--- Source data ---

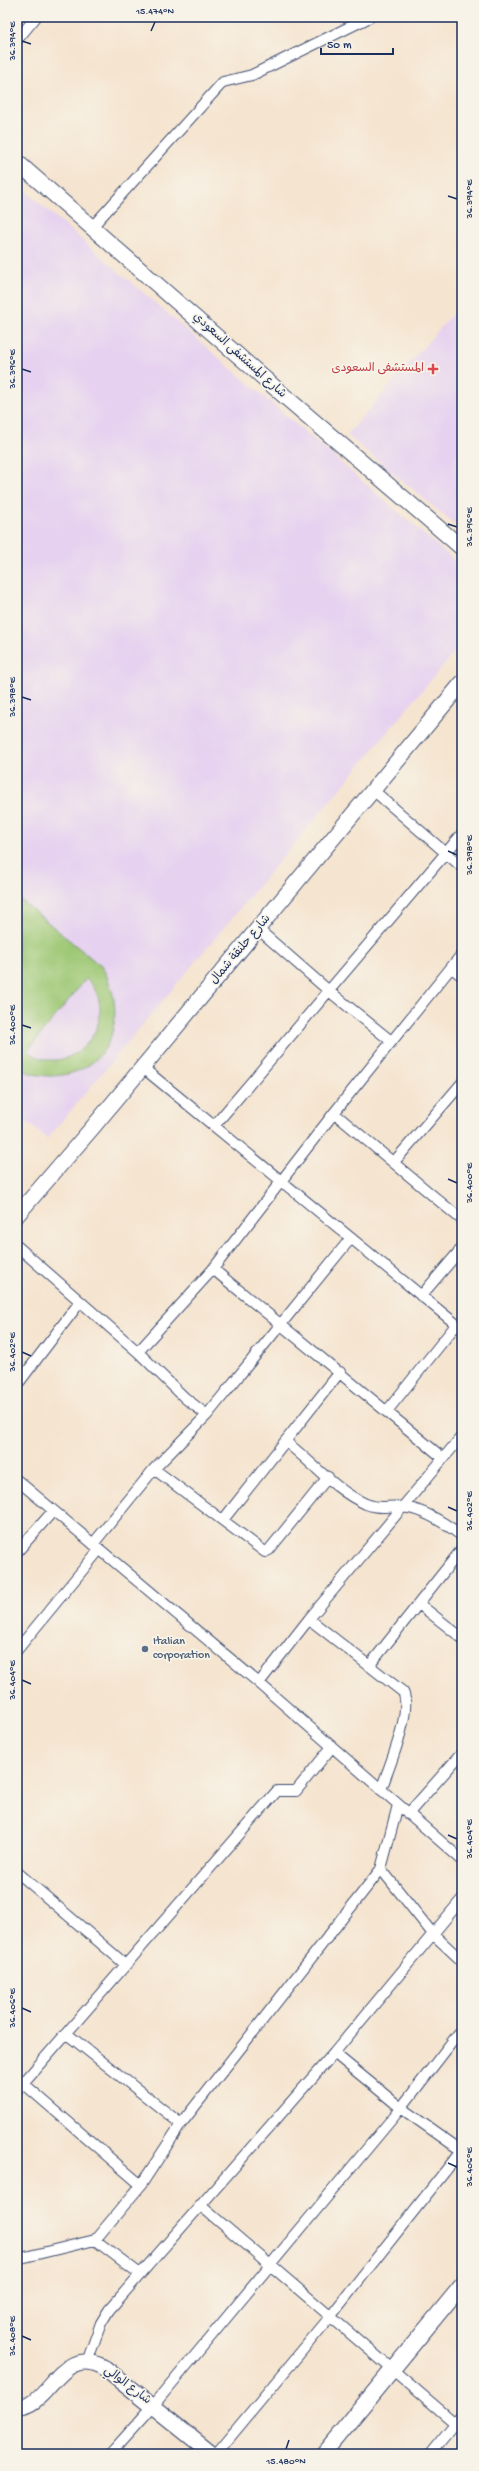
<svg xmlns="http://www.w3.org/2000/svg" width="479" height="2471" font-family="'Gochi Hand','Playpen Sans Arabic',sans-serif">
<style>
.built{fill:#e6d2f0}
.green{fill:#9cc773;stroke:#5c7b68;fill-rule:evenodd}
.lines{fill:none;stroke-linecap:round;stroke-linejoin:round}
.street-casing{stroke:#3c4a6f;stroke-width:12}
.secondary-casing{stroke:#3c4a6f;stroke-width:17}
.street{stroke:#fff;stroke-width:10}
.secondary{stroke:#fff;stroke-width:15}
.ticks{fill:none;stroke:#1b2f5e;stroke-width:1.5}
.health-dot{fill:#e0444e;stroke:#f7f3e8;stroke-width:1.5}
.service-dot{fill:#5c6f8a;stroke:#f7f3e8;stroke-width:1.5}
.labels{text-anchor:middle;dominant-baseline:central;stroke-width:3.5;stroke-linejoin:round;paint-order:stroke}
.street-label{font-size:12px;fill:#1b2f5e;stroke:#f7f3e8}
.health-label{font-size:12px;fill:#be3a42;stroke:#f7f3e8;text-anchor:end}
.service-label{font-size:12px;fill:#4e5e75;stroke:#f7f3e8;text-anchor:start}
.neatline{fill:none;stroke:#1b2f5e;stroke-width:1.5}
.ticks-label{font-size:10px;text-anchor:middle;fill:#1b2f5e}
</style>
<rect width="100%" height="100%" fill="#f7f3e8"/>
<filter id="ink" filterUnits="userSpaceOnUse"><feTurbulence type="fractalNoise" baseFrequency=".025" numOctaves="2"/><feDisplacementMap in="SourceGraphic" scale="8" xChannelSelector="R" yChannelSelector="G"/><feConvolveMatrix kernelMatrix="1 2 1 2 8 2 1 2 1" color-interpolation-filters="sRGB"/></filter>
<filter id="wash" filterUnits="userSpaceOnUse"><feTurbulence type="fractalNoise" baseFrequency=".012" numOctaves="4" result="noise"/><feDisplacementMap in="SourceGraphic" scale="16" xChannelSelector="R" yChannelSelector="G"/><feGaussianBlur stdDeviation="0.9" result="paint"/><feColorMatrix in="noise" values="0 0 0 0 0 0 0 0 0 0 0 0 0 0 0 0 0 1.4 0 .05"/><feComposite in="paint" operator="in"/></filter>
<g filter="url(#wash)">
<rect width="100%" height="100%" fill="#f5e4cf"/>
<path class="built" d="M17 184 462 567V643L47 1139 17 1114Z
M462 303V530L347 435Z"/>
<path class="green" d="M17 897 102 967C130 1015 112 1074 52 1076 40 1076 27 1074 17 1066ZM86 979C116 1005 94 1056 56 1060 46 1061 35 1056 27 1051Z"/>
</g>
<g filter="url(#ink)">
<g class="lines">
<g class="street-casing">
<path id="street" d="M17 40 36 17
M92 227 223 82 252 75 370 17
M373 790 462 867
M258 929 329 991 391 1041
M452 968 462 976
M142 1067 462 1329
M334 1113 462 1220
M214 1126 462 834
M394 1162 462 1083
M17 1246 138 1352 185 1398 207 1415
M213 1269 443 1458
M421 1296 462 1248
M138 1352 213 1269 334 1113 462 954
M17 1385 80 1302
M387 1411 456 1325
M286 1442C312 1462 336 1491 366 1504 381 1510 388 1505 402 1507 424 1509 445 1523 462 1536
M154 1469 265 1552 269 1550 328 1477
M17 1480 259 1683 462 1860
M223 1520 340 1372
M93 1544 154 1469 207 1415 351 1238
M17 1552 53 1511
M419 1604 462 1638
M309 1619 403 1692C413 1711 388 1769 381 1790
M17 1650 99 1550
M369 1666 462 1549
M259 1683 309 1619 462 1436
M408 1814 462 1753
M381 1869 433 1934 462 1961
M17 1872 125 1964
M67 2034 181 2124
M334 2053 401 2108 462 2151
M23 2083 141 2185
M17 2090 277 1791H296L331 1748
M200 2205 462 2429
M95 2240 140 2274
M17 2259 95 2240 141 2185 181 2124 381 1869 398 1805
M87 2362 101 2323 109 2310 334 2053 462 1899
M110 2454 153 2406 401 2108 462 2029
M216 2454 330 2317 462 2150
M430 2454 462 2415"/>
</g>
<g class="secondary-casing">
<path id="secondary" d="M17 162 289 400 462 548
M17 1215 93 1127 462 683
M17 2407C50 2408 60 2342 105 2368L212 2454
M323 2454 462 2285"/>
</g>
<use href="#street" class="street"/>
<use href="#secondary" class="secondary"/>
</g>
</g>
<path class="ticks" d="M151 31 155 22M22 41 31 44M448 196 457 199M22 369 31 372M448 524 457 527M22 697 31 700M448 851 457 855M22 1025 31 1028M448 1179 457 1183M22 1352 31 1356M448 1507 457 1511M22 1680 31 1684M448 1835 457 1839M22 2008 31 2012M448 2163 457 2167M22 2336 31 2340M286 2449 289 2440"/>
<path class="health-dot" d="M431 363h4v4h4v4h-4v4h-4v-4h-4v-4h4z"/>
<circle class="service-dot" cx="145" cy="1649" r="4"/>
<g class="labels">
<g class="street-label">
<text transform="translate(239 356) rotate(42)">شارع المستشفى السعودي</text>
<text transform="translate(241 950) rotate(-50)">شارع حلنقة شمال</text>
<text transform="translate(127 2386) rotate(37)">شارع الوالي</text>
</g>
<g class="health-label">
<text x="424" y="369">المستشفى السعودى</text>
</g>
<g class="service-label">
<text x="153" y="1642">Italian<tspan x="153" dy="14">corporation</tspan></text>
</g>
</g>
<rect width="479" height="2471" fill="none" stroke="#f7f3e8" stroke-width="44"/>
<path d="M321 48v6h72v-6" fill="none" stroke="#1b2f5e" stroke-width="2"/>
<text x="327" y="48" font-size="12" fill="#1b2f5e" stroke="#f7f3e8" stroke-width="3" paint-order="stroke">50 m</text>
<rect x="22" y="22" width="435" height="2427" class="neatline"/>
<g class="ticks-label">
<text x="155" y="14">15.474°N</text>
<text transform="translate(11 41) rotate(-90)" y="4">36.394°E</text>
<text transform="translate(468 199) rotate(-90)" y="4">36.394°E</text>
<text transform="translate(11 369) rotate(-90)" y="4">36.396°E</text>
<text transform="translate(468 527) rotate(-90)" y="4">36.396°E</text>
<text transform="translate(11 697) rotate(-90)" y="4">36.398°E</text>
<text transform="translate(468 855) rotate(-90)" y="4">36.398°E</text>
<text transform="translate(11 1025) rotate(-90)" y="4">36.400°E</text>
<text transform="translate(468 1183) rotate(-90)" y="4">36.400°E</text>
<text transform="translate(11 1352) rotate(-90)" y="4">36.402°E</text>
<text transform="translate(468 1511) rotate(-90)" y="4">36.402°E</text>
<text transform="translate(11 1680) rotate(-90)" y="4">36.404°E</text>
<text transform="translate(468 1839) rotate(-90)" y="4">36.404°E</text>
<text transform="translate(11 2008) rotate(-90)" y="4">36.406°E</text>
<text transform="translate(468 2167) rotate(-90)" y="4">36.406°E</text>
<text transform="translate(11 2336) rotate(-90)" y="4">36.408°E</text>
<text x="286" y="2464">15.480°N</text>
</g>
</svg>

---

#### Work to be completed:
Copy every line from the data that includes the string "fractalNoise".

#### Reply to the exercise:
<filter id="ink" filterUnits="userSpaceOnUse"><feTurbulence type="fractalNoise" baseFrequency=".025" numOctaves="2"/><feDisplacementMap in="SourceGraphic" scale="8" xChannelSelector="R" yChannelSelector="G"/><feConvolveMatrix kernelMatrix="1 2 1 2 8 2 1 2 1" color-interpolation-filters="sRGB"/></filter>
<filter id="wash" filterUnits="userSpaceOnUse"><feTurbulence type="fractalNoise" baseFrequency=".012" numOctaves="4" result="noise"/><feDisplacementMap in="SourceGraphic" scale="16" xChannelSelector="R" yChannelSelector="G"/><feGaussianBlur stdDeviation="0.9" result="paint"/><feColorMatrix in="noise" values="0 0 0 0 0 0 0 0 0 0 0 0 0 0 0 0 0 1.4 0 .05"/><feComposite in="paint" operator="in"/></filter>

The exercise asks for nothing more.